Aşıklar Divanı

Saat 11:58
Biraz gitsen başımdan.
Biraz uyusan zihnimde.

Ben yalvarmam.
Ama çok yalvarasım var gözlerine,
çok sarılasım var ayaklarına.

Biraz atmasa kalbim Sana.
Biraz titremese dizlerim Sen’sizliği düşününce.

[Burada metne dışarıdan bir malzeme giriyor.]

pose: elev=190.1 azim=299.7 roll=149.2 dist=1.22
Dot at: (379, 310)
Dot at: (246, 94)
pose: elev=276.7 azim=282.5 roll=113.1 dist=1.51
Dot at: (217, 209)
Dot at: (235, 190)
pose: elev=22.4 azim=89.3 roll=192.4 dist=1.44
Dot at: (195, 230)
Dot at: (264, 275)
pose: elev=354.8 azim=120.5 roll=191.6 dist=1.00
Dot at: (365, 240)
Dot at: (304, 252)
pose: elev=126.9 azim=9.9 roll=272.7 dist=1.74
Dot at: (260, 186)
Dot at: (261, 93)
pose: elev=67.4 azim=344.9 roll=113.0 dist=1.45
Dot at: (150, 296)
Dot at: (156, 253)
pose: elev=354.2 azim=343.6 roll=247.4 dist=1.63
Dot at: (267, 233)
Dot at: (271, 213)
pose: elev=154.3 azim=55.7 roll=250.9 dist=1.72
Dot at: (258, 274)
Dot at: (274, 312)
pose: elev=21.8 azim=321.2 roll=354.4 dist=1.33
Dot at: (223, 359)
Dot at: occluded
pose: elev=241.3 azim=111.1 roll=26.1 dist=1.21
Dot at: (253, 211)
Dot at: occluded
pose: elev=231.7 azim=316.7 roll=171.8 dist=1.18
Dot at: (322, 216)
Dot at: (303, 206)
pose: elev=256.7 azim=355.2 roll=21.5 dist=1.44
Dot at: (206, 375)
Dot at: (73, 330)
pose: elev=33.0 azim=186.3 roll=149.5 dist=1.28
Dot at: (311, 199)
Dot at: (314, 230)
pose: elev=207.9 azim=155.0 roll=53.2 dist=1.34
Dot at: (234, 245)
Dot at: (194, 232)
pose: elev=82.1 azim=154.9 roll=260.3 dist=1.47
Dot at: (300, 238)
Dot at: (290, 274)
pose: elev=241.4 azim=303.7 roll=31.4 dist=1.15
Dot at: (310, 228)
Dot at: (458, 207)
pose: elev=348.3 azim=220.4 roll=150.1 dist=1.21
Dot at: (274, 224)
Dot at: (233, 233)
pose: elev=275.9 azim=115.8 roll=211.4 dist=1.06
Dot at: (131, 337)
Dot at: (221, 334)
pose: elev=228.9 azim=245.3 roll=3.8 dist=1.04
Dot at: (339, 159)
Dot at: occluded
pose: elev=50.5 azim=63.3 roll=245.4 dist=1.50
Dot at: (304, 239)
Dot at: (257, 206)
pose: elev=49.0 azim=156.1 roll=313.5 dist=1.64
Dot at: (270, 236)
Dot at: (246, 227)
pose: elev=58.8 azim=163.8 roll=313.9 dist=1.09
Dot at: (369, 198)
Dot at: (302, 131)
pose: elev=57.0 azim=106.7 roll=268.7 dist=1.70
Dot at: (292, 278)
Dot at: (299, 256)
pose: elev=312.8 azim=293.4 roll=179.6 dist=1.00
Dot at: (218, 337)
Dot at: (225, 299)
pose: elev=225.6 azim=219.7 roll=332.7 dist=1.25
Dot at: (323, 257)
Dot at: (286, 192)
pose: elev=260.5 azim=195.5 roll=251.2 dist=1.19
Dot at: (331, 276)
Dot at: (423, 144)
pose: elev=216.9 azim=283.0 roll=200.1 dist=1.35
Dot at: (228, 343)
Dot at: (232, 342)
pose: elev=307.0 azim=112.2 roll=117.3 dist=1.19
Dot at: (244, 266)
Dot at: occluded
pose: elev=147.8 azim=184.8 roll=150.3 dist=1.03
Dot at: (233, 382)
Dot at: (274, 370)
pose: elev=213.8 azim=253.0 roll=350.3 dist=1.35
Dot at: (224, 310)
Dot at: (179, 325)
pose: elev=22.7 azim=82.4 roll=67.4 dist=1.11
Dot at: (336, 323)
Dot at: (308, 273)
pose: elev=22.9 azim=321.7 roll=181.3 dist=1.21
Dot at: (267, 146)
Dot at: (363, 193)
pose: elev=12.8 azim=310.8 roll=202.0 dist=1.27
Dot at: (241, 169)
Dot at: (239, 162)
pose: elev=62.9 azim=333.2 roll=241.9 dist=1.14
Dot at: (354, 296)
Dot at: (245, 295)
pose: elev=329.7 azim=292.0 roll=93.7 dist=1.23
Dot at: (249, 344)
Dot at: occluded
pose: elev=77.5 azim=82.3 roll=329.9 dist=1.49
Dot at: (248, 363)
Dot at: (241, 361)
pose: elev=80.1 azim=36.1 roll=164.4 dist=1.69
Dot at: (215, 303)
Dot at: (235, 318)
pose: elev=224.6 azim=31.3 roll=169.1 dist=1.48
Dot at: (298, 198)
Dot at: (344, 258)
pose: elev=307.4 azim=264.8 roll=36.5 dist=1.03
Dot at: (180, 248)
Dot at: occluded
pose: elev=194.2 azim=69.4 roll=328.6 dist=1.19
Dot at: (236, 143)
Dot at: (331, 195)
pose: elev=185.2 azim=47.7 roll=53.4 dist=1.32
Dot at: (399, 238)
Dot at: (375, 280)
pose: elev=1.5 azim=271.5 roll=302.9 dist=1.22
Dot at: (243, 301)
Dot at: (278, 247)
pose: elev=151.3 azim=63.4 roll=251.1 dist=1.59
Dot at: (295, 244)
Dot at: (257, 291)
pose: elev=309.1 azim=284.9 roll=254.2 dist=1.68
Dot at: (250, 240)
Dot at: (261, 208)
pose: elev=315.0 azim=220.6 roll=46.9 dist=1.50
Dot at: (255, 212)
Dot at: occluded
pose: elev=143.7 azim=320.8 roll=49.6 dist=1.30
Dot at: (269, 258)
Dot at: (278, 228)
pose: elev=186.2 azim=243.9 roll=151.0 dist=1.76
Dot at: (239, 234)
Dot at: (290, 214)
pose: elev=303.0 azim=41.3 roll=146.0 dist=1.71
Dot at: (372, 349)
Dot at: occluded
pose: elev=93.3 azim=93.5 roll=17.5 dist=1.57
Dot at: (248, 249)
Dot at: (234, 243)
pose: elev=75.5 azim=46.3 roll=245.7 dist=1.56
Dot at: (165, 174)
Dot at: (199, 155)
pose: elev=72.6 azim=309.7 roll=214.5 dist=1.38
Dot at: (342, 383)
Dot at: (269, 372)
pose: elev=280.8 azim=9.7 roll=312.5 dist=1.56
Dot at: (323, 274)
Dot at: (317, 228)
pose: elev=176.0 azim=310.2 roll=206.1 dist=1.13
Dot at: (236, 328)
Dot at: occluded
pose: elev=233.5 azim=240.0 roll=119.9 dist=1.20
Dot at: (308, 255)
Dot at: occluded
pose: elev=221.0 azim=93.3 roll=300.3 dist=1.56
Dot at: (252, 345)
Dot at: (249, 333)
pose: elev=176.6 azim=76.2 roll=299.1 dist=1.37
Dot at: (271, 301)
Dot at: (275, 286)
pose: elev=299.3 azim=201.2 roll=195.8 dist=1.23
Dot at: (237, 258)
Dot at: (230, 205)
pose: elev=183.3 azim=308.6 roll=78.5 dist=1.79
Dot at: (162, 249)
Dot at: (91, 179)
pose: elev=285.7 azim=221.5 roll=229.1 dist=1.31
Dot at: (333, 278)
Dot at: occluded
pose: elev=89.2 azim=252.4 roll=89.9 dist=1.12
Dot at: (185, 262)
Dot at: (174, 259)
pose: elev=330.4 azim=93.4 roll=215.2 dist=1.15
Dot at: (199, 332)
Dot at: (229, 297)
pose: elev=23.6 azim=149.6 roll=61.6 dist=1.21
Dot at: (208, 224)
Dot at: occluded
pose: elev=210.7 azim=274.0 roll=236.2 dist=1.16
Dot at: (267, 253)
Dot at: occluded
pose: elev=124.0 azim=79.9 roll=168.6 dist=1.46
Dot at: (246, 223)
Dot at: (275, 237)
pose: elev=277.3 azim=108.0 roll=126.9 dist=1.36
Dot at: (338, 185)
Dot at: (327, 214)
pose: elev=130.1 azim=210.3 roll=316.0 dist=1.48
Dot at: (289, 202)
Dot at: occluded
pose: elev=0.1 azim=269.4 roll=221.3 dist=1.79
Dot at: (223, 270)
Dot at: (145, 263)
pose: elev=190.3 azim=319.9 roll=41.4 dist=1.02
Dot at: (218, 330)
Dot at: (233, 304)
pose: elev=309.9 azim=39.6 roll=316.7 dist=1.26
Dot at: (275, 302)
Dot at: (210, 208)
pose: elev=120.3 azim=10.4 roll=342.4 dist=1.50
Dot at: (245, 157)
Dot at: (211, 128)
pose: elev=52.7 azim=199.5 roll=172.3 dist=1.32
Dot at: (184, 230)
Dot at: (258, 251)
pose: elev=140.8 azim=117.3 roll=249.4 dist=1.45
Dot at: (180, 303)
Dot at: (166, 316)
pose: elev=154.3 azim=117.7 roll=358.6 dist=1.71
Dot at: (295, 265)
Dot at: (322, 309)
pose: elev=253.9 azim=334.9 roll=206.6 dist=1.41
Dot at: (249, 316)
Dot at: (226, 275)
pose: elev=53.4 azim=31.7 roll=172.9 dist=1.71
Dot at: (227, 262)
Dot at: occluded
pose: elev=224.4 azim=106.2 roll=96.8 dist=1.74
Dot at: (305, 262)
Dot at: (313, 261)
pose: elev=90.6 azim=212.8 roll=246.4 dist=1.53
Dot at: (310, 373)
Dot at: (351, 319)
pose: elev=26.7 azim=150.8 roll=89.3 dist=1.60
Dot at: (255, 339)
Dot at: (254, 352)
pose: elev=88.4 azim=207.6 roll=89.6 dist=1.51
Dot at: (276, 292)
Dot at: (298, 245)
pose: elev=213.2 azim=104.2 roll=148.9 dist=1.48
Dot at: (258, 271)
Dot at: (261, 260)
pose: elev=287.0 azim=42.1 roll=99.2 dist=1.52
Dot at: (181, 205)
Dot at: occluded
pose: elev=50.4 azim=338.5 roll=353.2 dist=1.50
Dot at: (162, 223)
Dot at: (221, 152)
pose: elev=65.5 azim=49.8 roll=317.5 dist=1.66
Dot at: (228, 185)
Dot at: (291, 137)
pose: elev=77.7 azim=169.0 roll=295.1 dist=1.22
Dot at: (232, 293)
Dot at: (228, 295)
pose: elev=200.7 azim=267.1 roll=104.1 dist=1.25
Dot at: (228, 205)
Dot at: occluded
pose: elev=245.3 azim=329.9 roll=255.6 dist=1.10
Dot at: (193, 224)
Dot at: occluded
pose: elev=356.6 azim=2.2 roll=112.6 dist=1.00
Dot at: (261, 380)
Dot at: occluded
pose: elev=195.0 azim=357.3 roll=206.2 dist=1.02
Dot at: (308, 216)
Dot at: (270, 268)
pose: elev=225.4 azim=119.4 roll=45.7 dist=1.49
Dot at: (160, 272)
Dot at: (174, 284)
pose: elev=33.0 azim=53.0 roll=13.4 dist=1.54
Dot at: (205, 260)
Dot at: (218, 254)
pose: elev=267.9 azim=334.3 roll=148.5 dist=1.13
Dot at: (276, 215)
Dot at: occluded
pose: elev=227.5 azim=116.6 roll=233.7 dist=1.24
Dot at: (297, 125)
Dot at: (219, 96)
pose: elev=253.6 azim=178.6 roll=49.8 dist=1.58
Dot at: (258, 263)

Fırtınanın tam ortasında kalmış mum gibi kalbim.
Sönmesi gerekiyordu oysa.
Nasıl da kafa tutuyor bu rüzgara,
nasıl da asi denizlere, dalgalara,
sönmüyor,
ölmüyor.

Ama biliyorum Sevgili!
Sen’i böyle çok sevmemem gerekir.
Beni böyle yakmaman gerekir.
Bir delikanlı gözlerinden öğreneceğim yiğitliği.
Adına Yiğithan demiştik.

Beni anlamak çok zor şu aralar
su bile içmek istemiyorum.

SAAT 12:03 – HİÇ DENK GELEMİYORUZ ŞU ZAMANSIZLIKA.

Cesaretim ayaklar altında
korkuma eşit bu serzeniş
yine anlamı yok.
Yine soyutuz,
iki gözümün
birbirini
göremeyişi gibi
uzağım.

Saat 17:21
Bilmem kaç milyon defa attı şu kalbim.
Oysa ne meramı vardı Aşk’ın.
oysa ne olurdu sadece atsa
sevmeseydi
bilmeseydi acıyı…
Oysa ne olurdu?

Hava ısındı
böcekler çiçekleriyle
arılar petekleriyle
martılar simitleriyle
bir benim boynum bükük
bir benim.

Şu kadar Aşk’ı sıkıştırdım göğüsümün altına
kalbim sıkıştı
Sen’inle ilgisi yok…
”Gönül kuşu şarkıdan usanmadı.”
sözün şairi olmaz
Aşk için yazıldıysa.

Saat: 17:25
Sadece 4 dakika mı geçti?
Oysa 1 ömür sürdü.

Aşk, öyle zamanlarda gelir ki,
zamanlaması da kendi gibi kötüdür.
Ne dediğimi bilmiyor gibiyim.

Zaten bilmiyorum.

Bendeniz, Oğuzhan Deniz
Aşk’ın tuzlu denizi
benizsiz,
tenimin tadı,
tuzludur gözyaşımdan.

Ben içtim Aşk’ı,
Sana altın sözler yazdırdı kafiyemden.
Heybemden taştı
içi Aşk’tı,
dışı yakarken,
içi yangındı.

Bu cihanda Sen Aşk’ını benden başka kimse anlatamaz.
Buna yürek yetmez.
Canları yetmez.
Elimden almayacaktın canı.
Kanı bir çiçektir kokar.

Şu zamana bak,
beni erken Aşık etti…
Sen’i geç gönderdi.

Gel de öl şimdi.
Gel de çık şimdi bu kalbin içinden.
Bilmiyorsun,
bilsen, diğer bildiklerini de unuturdun.

Sevgili!
Oğuz Sana deli-divane Aşık.
Aşık’lar Divan-ı’nda baş köşe de oturan Maşuk.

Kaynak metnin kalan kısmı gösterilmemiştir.